Overarching energy efficiency first strategy/principle
Energy efficiency is referenced as a priority in the climate strategy & covers the transport, buildings, and industry sectors. A lack of demand side energy efficiency investments in 2017 and 2018 suggests that this part of the strategy is not applied in practice. It is unclear how an energy efficiency first principle will be operationalised.
Transport energy efficiencyBuilding energy efficiencyFinancial intermediary energy efficiency
Adopted the “Avoid- Shift-Improve” approach.No standards included.ADB does not require financial intermediaries to follow energy efficiency standards.

Explanation

Energy efficiency finance

Energy efficiency investment data from the ADB shows that in 2017 and 2018, no investments were made in demand side energy efficiency. Supply side efficiency has been increasing over time. Within a review of its clean energy programme, the ADB defines energy efficiency as “either demand-side or supply-side energy efficiency projects that bring about electricity or energy savings from meeting the same level of demand with less energy inputs”. The demand-side investments between 2009 to 2015 were largely in clean energy components of other sectors such as agriculture, natural resources, and transport. In 2016, the focus was on lighting and agricultural water pumps.

Furthermore, in the ADB independent evaluation of the energy policy and programme it states that “no amount of generosity in classification can mask the limited number of efficiency initiatives on the demand side, where there was a shortfall in the application of both financial and knowledge capital”.

Buildings 

There do not appear to be energy efficiency standards for new buildings or renovated buildings. The operational plan for ‘Making Cities more livable’ refers to promoting increased energy efficiency in buildings. It also refers to ‘increasing access to heating and cooling systems using renewable energy’.

Transport

ADB has adopted the Avoid-Shift-Improve approach as common practice for transport lending.
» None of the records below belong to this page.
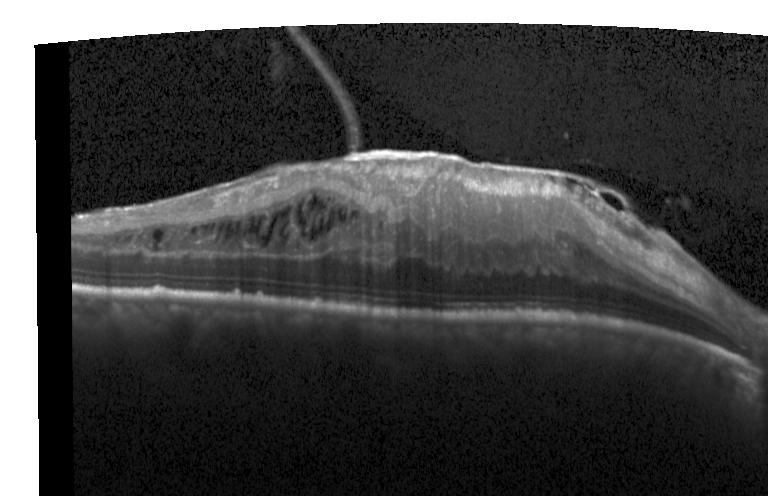

Assessment: diabetic macular edema.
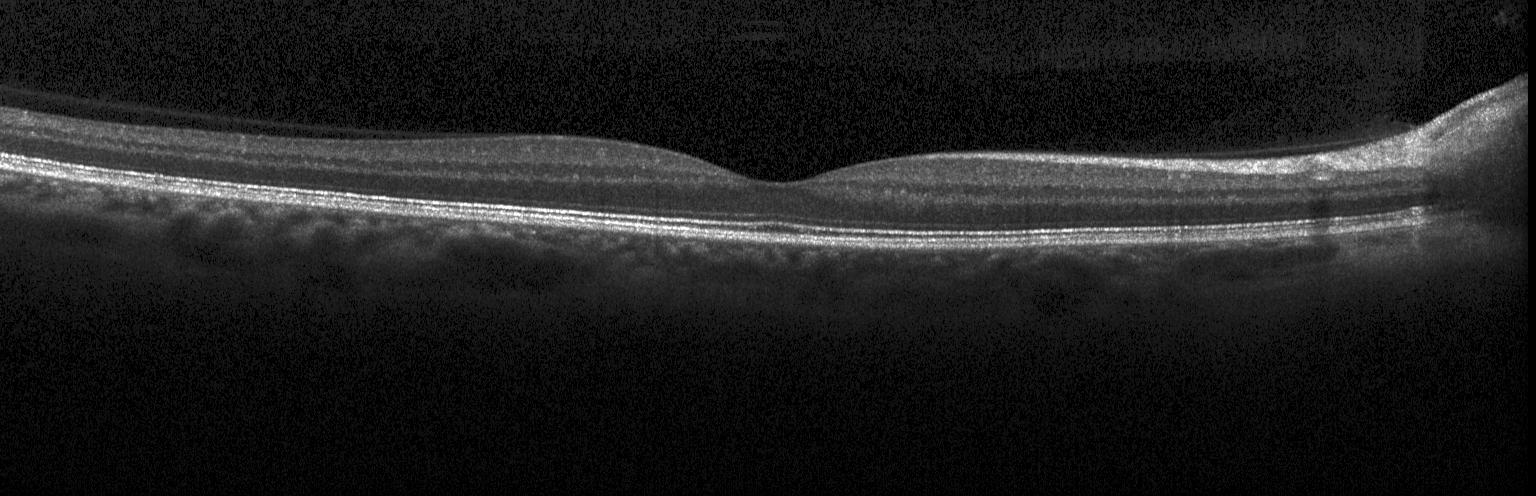
Spectral-domain OCT B-scan: no CNV, DME, or drusen.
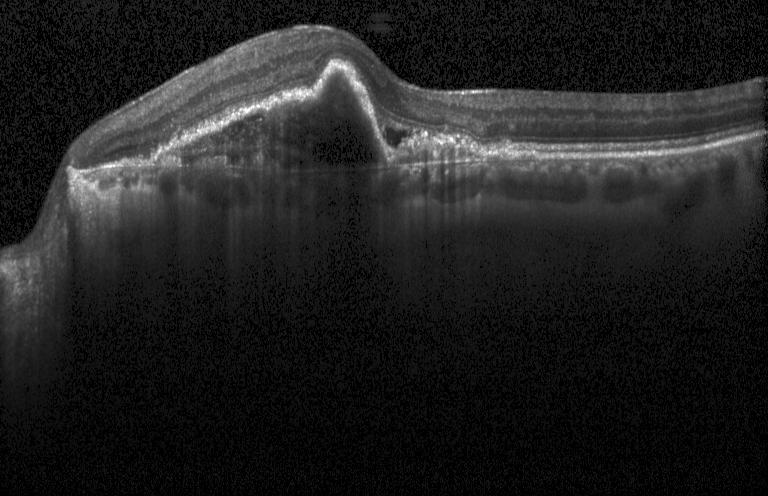

Macular OCT: a choroidal neovascular membrane.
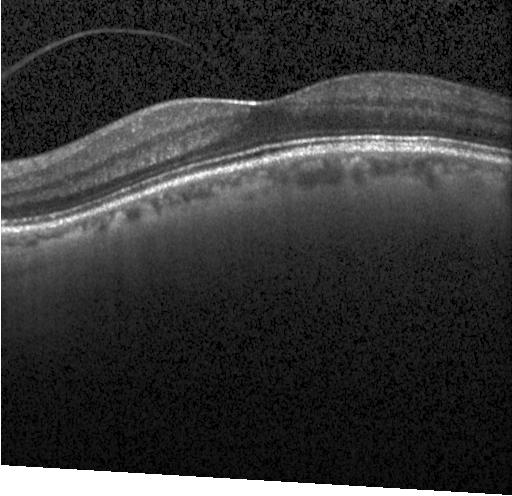

OCT B-scan showing no choroidal neovascularization, diabetic macular edema, or drusen.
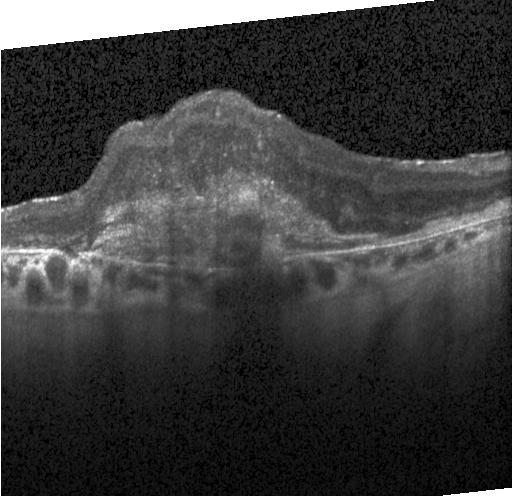

Retinal OCT B-scan
OCT finding: a choroidal neovascular membrane.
It has also committed to “develop operational pipelines in new fields of sustainable low-carbon transport, including urban public transport, railways, multimodal logistics, and intelligent transport systems” and also “identify and implement clean high-level technology options, including transport-related air quality improvement and low-emission vehicles”. For urban areas, the ADB uses a compact city concept, where it promotes integrated land use and transport planning.

However, in the mid-term review of its Sustainable Transport Initiative Operational Plan it has revised previous 2020 targets downwards for the share of funding towards urban transport and railways. The 2025 targets are also lower than the previous targets for 2020.

Financial intermediaries

The ADB does not appear to require financial intermediaries to follow energy efficiency standards. 

Industry

E3G intends to expand this metric to include industrial energy efficiency in the future.

Recommendation: ADB should look to increase its level of demand side energy efficiency investments. 

Recommendation: ADB should work to ensure that its common approach to the greenhouse gas accounting (GHG) of energy efficiency does not extend the lifespans and absolute emissions of fossil fuel assets.